[Problem]: Could you rewrite the items from the first line through the line containing "Identify the document", replacing "Rendered" with "Displayed" and leaving everything else unchanged?

+===+

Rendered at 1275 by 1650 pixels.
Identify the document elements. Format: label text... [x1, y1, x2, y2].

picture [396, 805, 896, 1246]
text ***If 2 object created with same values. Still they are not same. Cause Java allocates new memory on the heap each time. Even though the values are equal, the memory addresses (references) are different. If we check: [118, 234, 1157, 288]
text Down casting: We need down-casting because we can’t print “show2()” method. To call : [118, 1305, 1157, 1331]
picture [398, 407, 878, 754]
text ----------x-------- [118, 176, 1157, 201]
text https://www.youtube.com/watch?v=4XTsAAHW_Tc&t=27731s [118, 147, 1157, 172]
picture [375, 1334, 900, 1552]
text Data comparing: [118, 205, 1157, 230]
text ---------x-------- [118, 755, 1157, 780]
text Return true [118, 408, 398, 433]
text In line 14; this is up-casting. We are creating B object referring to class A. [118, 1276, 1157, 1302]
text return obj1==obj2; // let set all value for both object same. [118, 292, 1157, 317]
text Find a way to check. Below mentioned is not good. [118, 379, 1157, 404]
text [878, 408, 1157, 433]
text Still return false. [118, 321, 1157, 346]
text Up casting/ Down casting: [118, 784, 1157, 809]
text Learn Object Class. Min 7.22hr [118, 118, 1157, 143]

+===+

[Answer for this exercise]:
Displayed at 1275 by 1650 pixels.
Identify the document elements. Format: label text... [x1, y1, x2, y2].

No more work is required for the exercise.